#### [What you should do]
The reply must consist of one number: how many lines of the data include the word "down".

#### [Supplied information]

________

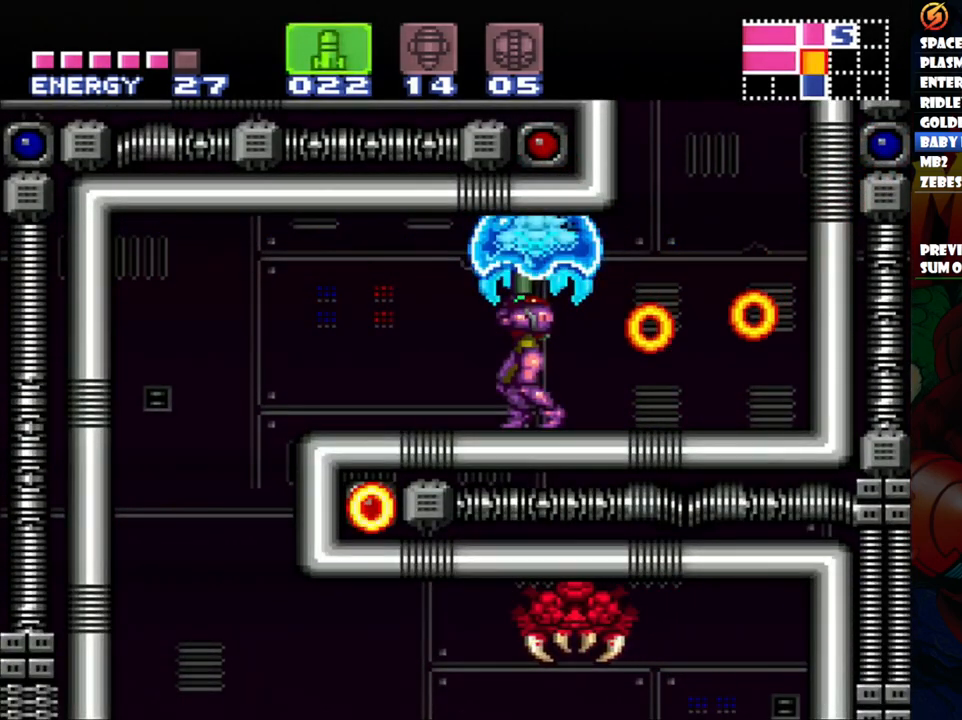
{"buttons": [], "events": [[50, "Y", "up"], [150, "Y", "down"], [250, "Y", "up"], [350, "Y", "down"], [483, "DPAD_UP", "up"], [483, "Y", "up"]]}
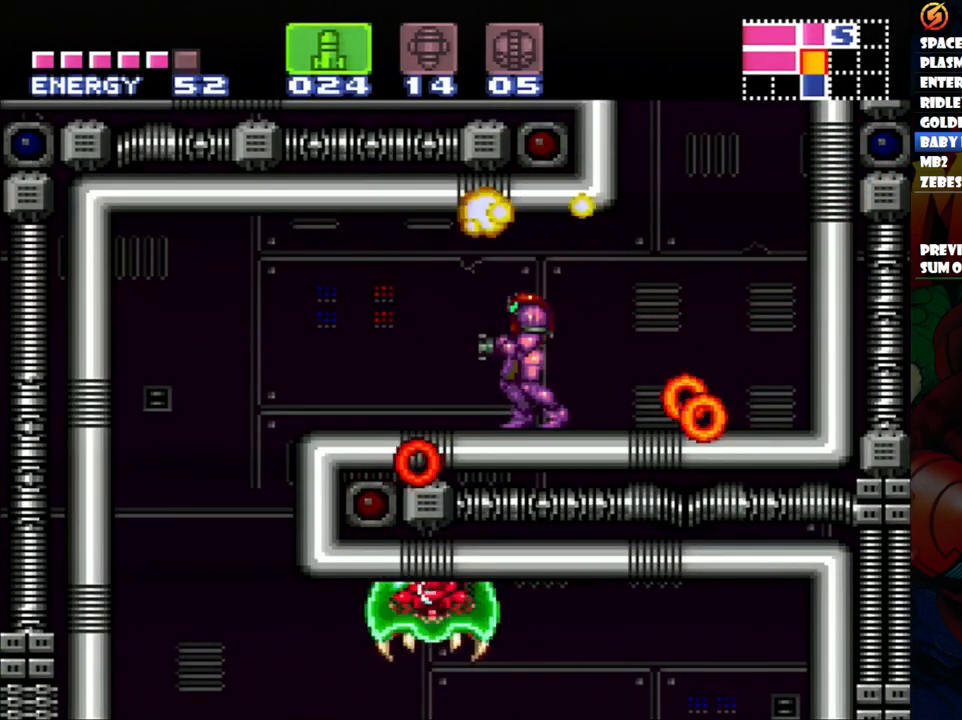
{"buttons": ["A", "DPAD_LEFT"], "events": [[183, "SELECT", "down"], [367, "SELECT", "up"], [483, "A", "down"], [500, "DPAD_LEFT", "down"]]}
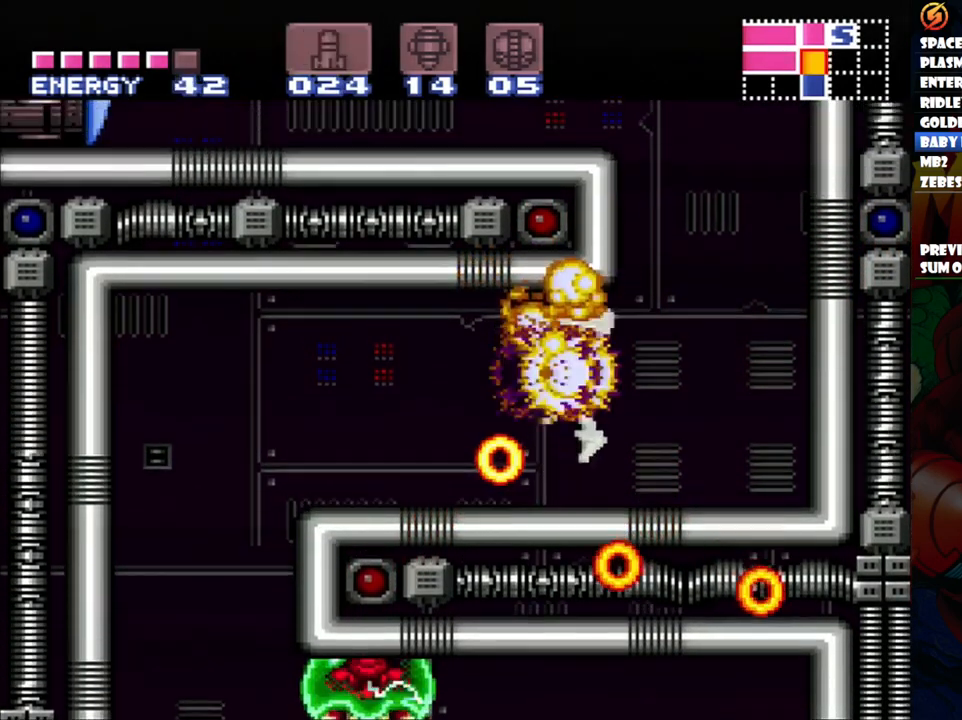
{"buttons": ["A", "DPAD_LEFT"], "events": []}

________

#### [Expected answer]
2